There are already applications that can parse natural language commands in order to perform actions such as answering questions or making recommendations. Two examples are Apple’s Siri and IBM Watson.
Present-day software such as IBM Watson is often able to understand what humans mean and do what humans mean. In other cases, in which software such as Siri recognizes that it does not understand a natural language command, it will disclose that it is unable to understand what is meant and wait for further input.
Those applications are far from perfect and still make a lot of mistakes. The reason being that they are not intelligent enough. Software is however constantly being improved to be better at understanding what humans mean and doing what humans mean. In other words, each generation of software is a little bit more intelligent.
Nevertheless, some people conjecture a sudden transition from mostly well-behaved systems, of which each generation is becoming smarter and better at understanding and doing what humans mean, to superintelligent systems that understand what humans mean perfectly but which in contrast to all previous software generations do not do what humans mean. Instead those systems are said to be motivated to act in catastrophic ways, causing human extinction or worse.
(1) Present-day software is better than previous software generations at understanding and doing what humans mean.
(2) There will be future generations of software which will be better than the current generation at understanding and doing what humans mean.
(3) If there is better software, there will be even better software afterwards.
(4) Magic happens.
(5) Software will be superhuman good at understanding what humans mean but catastrophically worse than all previous generations at doing what humans mean.
(1) Intelligence is an extendible method that enables software to satisfy human preferences.
(2) If human preferences can be satisfied by an extendible method, humans have the capacity to extend the method.
(3) Extending the method that satisfies human preferences will yield software that is better at satisfying human preferences.
(4) Magic happens.
(5) There will be software that can satisfy all human preferences perfectly but which will instead satisfy orthogonal preferences, causing human extinction.
Conclusion: What those people conjecture does not follow from the available evidence or requires a sufficiently vague intermediate step from which one can derive any conclusion one wishes to derive.
What will instead happen is the following. Suppose there exists a software_1 that, to a limited extent, can understand and do what humans mean. Let us stipulate that this software is only narrowly intelligent and that increasing and broadening its intelligence (quantitatively and qualitatively) will improve its ability to understand and do what humans mean (an in my opinion uncontroversial assumption, as progress in artificial intelligence has so far led to a simultaneous increase in the ability of autonomous systems to satisfy human preferences). Let us further stipulate that for n > 1, software_n+1 is created using software_n, and is more intelligent than the previous generation (another seemingly uncontroversial assumption as software is constantly used to create better software).

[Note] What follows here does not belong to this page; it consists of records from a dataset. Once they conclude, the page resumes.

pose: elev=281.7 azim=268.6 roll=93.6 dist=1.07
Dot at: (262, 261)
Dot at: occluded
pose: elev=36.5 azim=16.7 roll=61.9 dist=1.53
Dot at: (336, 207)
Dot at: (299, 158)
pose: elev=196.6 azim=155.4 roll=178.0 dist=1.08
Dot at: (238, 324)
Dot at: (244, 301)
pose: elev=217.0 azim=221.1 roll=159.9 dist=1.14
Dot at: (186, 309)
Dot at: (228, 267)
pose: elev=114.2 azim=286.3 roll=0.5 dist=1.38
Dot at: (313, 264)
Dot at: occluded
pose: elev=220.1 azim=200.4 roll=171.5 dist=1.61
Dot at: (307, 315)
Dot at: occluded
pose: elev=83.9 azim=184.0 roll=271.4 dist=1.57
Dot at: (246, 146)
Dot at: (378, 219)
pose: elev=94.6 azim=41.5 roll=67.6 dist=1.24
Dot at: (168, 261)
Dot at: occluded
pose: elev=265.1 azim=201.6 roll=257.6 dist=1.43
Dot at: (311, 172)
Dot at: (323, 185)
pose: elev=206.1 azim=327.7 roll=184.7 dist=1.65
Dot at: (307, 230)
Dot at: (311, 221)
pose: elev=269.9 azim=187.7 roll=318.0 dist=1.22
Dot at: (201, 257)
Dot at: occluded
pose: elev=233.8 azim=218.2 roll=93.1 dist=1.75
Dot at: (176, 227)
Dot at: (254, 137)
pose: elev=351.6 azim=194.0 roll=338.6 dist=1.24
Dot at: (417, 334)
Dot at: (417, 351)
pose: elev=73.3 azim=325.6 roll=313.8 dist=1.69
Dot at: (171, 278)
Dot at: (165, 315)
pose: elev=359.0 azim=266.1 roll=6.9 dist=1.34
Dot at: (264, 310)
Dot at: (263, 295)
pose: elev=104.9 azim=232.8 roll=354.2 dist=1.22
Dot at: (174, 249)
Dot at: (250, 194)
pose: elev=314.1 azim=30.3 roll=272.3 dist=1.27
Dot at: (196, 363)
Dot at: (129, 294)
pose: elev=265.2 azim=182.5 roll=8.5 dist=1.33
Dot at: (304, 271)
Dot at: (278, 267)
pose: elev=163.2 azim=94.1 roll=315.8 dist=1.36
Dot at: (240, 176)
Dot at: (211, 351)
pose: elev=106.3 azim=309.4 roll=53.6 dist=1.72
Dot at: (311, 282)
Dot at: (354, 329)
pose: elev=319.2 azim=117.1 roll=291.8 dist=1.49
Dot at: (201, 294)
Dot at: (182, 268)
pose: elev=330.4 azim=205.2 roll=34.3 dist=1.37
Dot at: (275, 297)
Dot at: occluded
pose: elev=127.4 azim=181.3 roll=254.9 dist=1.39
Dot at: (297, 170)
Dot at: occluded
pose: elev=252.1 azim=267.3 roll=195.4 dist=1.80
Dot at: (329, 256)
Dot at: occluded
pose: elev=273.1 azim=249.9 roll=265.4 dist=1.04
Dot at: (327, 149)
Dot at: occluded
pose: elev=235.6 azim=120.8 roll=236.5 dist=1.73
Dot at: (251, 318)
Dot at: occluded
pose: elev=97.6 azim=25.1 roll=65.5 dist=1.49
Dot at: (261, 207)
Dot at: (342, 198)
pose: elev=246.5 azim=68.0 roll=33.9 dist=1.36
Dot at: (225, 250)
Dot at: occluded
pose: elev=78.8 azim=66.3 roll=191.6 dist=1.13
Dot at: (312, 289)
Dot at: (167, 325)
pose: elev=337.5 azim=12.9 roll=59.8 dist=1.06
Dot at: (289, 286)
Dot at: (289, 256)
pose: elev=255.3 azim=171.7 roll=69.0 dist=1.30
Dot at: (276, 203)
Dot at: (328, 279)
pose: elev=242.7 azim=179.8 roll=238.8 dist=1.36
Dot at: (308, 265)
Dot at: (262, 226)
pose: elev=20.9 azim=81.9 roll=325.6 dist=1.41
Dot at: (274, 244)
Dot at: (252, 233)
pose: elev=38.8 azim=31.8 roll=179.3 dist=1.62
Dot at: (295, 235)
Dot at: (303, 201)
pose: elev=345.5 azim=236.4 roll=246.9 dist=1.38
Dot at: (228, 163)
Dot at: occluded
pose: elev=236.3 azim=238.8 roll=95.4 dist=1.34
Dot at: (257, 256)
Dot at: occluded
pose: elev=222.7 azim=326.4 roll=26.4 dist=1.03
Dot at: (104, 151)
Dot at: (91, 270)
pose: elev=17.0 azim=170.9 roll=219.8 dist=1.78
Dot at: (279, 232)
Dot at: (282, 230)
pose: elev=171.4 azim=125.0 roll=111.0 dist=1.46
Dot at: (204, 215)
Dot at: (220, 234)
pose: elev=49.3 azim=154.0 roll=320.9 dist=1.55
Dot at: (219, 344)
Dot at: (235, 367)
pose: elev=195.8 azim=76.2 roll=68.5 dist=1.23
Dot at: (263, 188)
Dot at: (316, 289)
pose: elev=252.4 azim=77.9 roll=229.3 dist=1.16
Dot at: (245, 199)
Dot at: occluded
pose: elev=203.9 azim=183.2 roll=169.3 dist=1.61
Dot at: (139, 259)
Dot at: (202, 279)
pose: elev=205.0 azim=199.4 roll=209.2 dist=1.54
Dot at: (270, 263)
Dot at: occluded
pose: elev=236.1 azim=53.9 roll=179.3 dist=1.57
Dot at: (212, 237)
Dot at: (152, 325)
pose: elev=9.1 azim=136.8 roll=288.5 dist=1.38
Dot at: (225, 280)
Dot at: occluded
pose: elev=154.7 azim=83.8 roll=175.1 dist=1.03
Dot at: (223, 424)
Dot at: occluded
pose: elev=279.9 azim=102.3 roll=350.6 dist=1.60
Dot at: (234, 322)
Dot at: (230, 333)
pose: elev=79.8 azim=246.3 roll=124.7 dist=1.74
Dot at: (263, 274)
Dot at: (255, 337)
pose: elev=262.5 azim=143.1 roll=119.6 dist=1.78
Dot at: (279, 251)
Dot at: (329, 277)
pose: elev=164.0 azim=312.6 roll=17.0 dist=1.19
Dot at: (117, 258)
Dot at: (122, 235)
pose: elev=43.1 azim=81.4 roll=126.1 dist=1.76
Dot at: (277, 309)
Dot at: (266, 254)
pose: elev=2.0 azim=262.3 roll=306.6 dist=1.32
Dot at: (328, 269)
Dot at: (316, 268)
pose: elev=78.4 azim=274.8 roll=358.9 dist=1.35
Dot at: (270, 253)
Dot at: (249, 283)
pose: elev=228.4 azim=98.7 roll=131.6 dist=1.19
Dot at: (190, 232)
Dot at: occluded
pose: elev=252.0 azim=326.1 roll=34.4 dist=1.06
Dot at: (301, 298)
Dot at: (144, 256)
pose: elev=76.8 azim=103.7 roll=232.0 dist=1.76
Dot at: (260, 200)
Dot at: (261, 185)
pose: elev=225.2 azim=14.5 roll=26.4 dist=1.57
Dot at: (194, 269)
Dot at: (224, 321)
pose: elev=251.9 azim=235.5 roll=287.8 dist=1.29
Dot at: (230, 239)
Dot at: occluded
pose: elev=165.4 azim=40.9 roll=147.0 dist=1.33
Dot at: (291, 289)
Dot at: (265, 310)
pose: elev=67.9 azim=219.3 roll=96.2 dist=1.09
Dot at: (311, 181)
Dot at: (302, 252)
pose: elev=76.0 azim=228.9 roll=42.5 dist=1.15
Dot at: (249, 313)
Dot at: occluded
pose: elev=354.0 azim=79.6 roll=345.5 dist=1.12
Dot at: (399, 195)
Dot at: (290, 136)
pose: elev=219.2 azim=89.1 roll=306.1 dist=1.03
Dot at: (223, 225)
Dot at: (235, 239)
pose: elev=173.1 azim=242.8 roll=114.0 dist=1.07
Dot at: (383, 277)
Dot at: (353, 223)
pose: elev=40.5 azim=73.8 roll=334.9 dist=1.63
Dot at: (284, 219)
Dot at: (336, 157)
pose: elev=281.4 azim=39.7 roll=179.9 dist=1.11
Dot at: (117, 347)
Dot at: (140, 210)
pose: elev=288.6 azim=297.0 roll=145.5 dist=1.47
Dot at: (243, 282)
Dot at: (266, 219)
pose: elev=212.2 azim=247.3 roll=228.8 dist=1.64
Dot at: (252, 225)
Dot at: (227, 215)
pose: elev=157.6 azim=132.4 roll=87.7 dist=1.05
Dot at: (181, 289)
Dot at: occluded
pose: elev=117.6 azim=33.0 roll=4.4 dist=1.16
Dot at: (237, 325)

(1) For all n > 0, if a software_n exists then it can be used to construct software_n+1.
(2) If for all n there exists a software_n, there will be software that can understand and do everything humans mean it to do.
Conclusion: Increasing the ability of software to understand and do what humans mean leads to an increase in the capacity to design software that is better at understanding and doing what humans mean.
Further reading: AIs, Goals, and Risks
(1) The abilities of systems are part of human preferences as humans intend to give systems certain capabilities and, as a prerequisite to build such systems, have to succeed at implementing their intentions.
(2) Error detection and prevention is such a capability.
(3) Something that is not better than humans at preventing errors is no existential risk.
(4) Without a dramatic increase in the capacity to detect and prevent errors it will be impossible to create something that is better than humans at preventing errors.
(5) A dramatic increase in the human capacity to detect and prevent errors is incompatible with the creation of something that constitutes an existential risk as a result of human error.